La differenza tra le due diciture ha posto rilevanti problemi applicativi. Dopo numerose dispute dottrinali e giurisprudenziali, la Corte di cassazione, sotto la vigenza della vecchia formulazione, era giunta alla conclusione che per il riconoscimento dei benefici economici e contributivi non era richiesta anche l’adesione dei datori di lavoro agli organismi ed enti bilaterali eventualmente istituiti dai contratti collettivi di riferimento.
Tale considerazione era motivata dal fatto che le clausole contrattuali collettive che prevedono l’adesione ai suddetti enti non rientrano né tra gli istituti di parte economica, né tra gli istituti di parte normativa della contrattazione collettiva, ma devono essere qualificate come clausole contrattuali meramente obbligatorie, destinate come tali a impegnare esclusivamente le organizzazioni sindacali e datoriali contraenti. La formulazione introdotta dall’art. 10 ha posto il dubbio circa la volontà del legislatore di estendere l’onere di applicazione dei contratti collettivi anche alla parte obbligatoria dei contratti stessi; se così fosse, la percezione degli incentivi sarebbe subordinata anche all’iscrizione del datore di lavoro agli enti bilaterali eventualmente istituiti dalla contrattazione collettiva. Questa interpretazione, indubbiamente agevolata dal tenore letterale della norma, viene scartata dalla maggioranza della dottrina, in quanto si porrebbe in contrasto con i principi costituzionali di libertà sindacale, e in particolare di libertà sindacale negativa (di cui all’art. 39 Cost.), oltre che con i principi del diritto comunitario della concorrenza. Ciò in quanto nell’attuale ordinamento la quasi totalità dei datori di lavoro fruisce, direttamente o indirettamente, di incentivi di carattere normativo o economico (basta l’utilizzo di un contratto di apprendistato, ad esempio, per poter rientrare nella categoria).
In tale contesto, secondo la dottrina, l’eventuale condizionamento della percezione degli incentivi all’iscrizione all’ente bilaterale assumerebbe la natura non tanto di un onere, quanto di un obbligo, posto in capo ai datori di lavoro.
Siffatto obbligo violerebbe la libertà di ciascun soggetto di aderire o non aderire alle organizzazioni esponenti delle parti sociali, garantita dall’art. 39 Cost.

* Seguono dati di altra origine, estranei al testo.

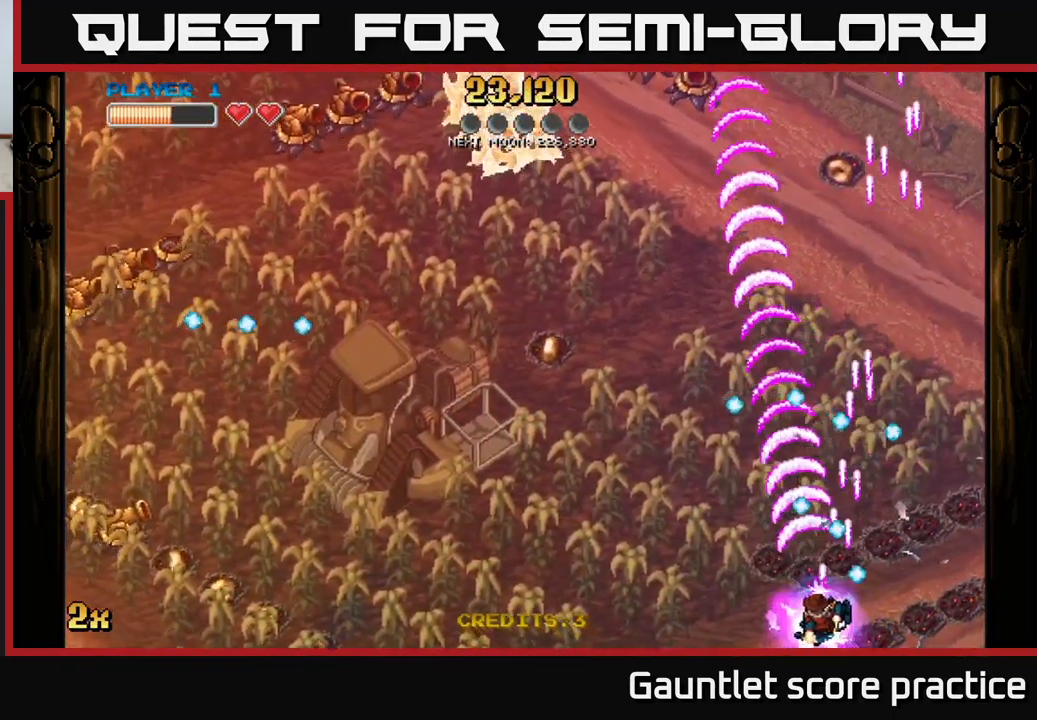
{"buttons": ["A", "X"], "left_stick": "down-left", "events": [[50, "left_stick", "left"], [67, "X", "down"], [183, "X", "up"], [399, "left_stick", "down-left"], [433, "X", "down"]]}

Pertanto, secondo l’orientamento maggioritario anche nella nuova formulazione l’onere di applicazione del contratto collettivo deve ritenersi esteso alla sola parte economica e retributiva dei contratti collettivi.
L. 23.7.1991, n. 223; l. 19.7.1993, n. 236; d.lgs. 15.12.1997, n. 446; l. 12.3.1999, n. 68; l. 27.12.2006, n. 296; l. 28.2.2012, n. 92; l. 23.12.2014, n. 190.
Falasca, G., I servizi privati per l’impiego, Milano, 2005; Ichino, P.-Sartori, A., L’organizzazione dei servizi per l’impiego, in Brollo, M., a cura di, Il mercato del lavoro, Padova, 2012, 122 e ss.; Pirrone, S.-Sestito, P., Disoccupati in Italia, Bologna, 2006; Dell’Aringa, C.-Lucifora, C., a cura di, Il mercato del lavoro in Italia, Roma, 2009; Varesi, P.A., Riordino della normativa in materia di servizi per l’impiego, in Magnani, M.–Pandolfo, A.-Varesi, P.A., Previdenza, Mercato del lavoro, Competitività, Torino, 2008, 39-244; Varesi, P.A., Politiche attive e servizi per l’impiego, in Il libro dell’anno del diritto 2013, Roma, 2013, 396 e ss.